══ Text section ══

Emma’s Story: Part 3

Emma’s ESOAL story:

I was truly excited for ESOAL. I thought that it would be a great experience, and that pushing myself to my limits would be really good for me.

So in the auditorium, we sat in our companies and platoons. General Hasz walks up and says, “So this year we are doing things a little different. This year, my friend here, he’s a retired NAVY SEAL, is going to be helping us facilitate. He has also helped us come up with some of the evolutions we will be doing throughout the course of ESOAL.” I’m thinking, “Oh, shoot. Forget finishing…I’m going to die here!” So this navy seal vet gets up and he’s talking to us for about an hour and a half about the attitude and the heart of a seal…it was just intense. The whole time I was getting more and more scared.

After he was done, General Hasz had us all get over to the Student Activity Center. So we ran over there and stood at “attention” until they came over to give us further orders. They came over and said that they were going to give us some rest time, and they turned out all of the lights, and all of the facilitators left. So it was just us interns hanging out and waiting. We didn’t know if we were supposed to sleep or just sit there. After about 20 minutes of sitting in the dark, we realized that they meant that we were supposed to go to bed. But we’re on hard floors, and it’s cold! They had the air conditioning WAY up…It was basically impossible to sleep because it was so cold. So I didn’t sleep at all. I was just laying there, scared out of my mind. I didn’t know what to think. We’re just waiting…and waiting…and waiting. I felt so alone and small. As much as I wanted to, I was NOT going to cry, I kept telling myself that. I really just needed to sleep and I couldn’t.

═══
══ Extracted entries ══

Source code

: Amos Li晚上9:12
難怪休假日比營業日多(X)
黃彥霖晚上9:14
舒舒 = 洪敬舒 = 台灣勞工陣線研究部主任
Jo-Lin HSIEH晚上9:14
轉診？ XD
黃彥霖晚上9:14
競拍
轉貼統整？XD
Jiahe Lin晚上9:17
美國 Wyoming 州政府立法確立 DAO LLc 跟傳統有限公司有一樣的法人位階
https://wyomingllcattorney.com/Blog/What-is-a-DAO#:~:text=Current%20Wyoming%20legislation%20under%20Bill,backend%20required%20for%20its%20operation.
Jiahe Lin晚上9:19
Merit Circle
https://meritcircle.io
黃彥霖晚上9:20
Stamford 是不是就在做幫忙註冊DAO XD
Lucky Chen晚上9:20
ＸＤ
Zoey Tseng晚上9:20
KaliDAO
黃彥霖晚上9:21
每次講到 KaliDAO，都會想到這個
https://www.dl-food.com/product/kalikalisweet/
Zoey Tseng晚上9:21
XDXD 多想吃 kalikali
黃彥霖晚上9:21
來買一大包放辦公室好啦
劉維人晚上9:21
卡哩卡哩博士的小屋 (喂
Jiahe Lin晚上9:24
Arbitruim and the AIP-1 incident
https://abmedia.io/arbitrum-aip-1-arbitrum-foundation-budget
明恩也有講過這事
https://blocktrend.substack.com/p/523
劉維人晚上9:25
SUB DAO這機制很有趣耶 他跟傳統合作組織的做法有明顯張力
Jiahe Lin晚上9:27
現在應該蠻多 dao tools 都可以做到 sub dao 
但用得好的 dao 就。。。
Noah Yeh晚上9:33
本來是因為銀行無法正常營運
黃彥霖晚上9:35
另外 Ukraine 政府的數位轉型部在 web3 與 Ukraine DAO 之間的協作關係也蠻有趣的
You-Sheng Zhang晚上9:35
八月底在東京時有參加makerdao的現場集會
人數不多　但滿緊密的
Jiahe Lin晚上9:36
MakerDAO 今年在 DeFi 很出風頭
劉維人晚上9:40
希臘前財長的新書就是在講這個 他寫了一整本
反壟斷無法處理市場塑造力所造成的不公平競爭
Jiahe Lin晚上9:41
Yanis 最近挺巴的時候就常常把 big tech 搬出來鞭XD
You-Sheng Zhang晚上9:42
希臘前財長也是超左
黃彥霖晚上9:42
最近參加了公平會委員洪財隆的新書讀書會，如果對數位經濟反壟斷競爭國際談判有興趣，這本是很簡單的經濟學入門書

═══

What you will do:
a) Return each line of the entries that contains the string "https".
b) Write what comes next in Emma's ESOAL story, picking up after its final sentence.
The entries are unrelated to Emma's ESOAL story.

Answers to this exercise:
a)
https://wyomingllcattorney.com/Blog/What-is-a-DAO#:~:text=Current%20Wyoming%20legislation%20under%20Bill,backend%20required%20for%20its%20operation.
https://meritcircle.io
https://www.dl-food.com/product/kalikalisweet/
https://abmedia.io/arbitrum-aip-1-arbitrum-foundation-budget
https://blocktrend.substack.com/p/523

b)
I don’t know how long we were there. It felt like forever, but it was probably only 4hours, max. Then our second lieutenants, who had been watching all night for the facilitators to come back, started yelling, “Everybody UP! They’re coming, they’re coming!” So we all jumped up and stood at attention. Then we heard one long whistle, so we dropped down on our faces. Two whistles, so we got in the low-crawl position, and the whistles kept coming, so we started crawling over one another to get towards the whistles. I was carrying my water bottle in my teeth because we were told to carry our things with us everywhere. We were crawling towards this wall, when a garage door started opening in the wall, and all the facilitators were standing at the door, shooting at us with blank shots or something, and lights were flashing and sirens were going. In the moment, this was terrifying. I honestly was afraid for my life. Any calming thoughts from before that they couldn’t kill us were gone. I had forgotten them and all I was thinking was, “What can I do to survive?” So we got to the doorway, and they had us run down to the football field, where we began the hardest corporate exercise I have ever experienced at the Honor Academy.

After the most awful corporate ever, we all marched over to the soccer field, in front of the pavilion. Our sergeant majors went over and brought back three “units” of food for each person in our platoon. It was baby food. Nasty baby food. I got two cans of this apple sauce stuff, but it was not just apple sauce – it definitely had something else in it, because it made me gag. The last one I had was this bacon stuff. HORRIBLE. Ugh! It was so gross. You had to eat with your dirty fingers, too, because we weren’t given utensils, and it was too solid to drink it. Not very sanitary, since our hands and arms were covered in dirt.

Throughout this whole time, people are ringing out right and left, and every time someone rings out, you can hear the bell ring across campus. We were not allowed to call anyone by name. If you do, on accident, you do army low-crawls. You are not known as an individual, but a big group of people who are all punished together. You are told you are worthless and very insignificant, and you are told that no one cares if you just quit and go home. It seriously kills your morale. You feel so defeated. That might be why so many people rang out so early. By 11 a.m. on the first morning, about 160 of the starting 400 had already rung out.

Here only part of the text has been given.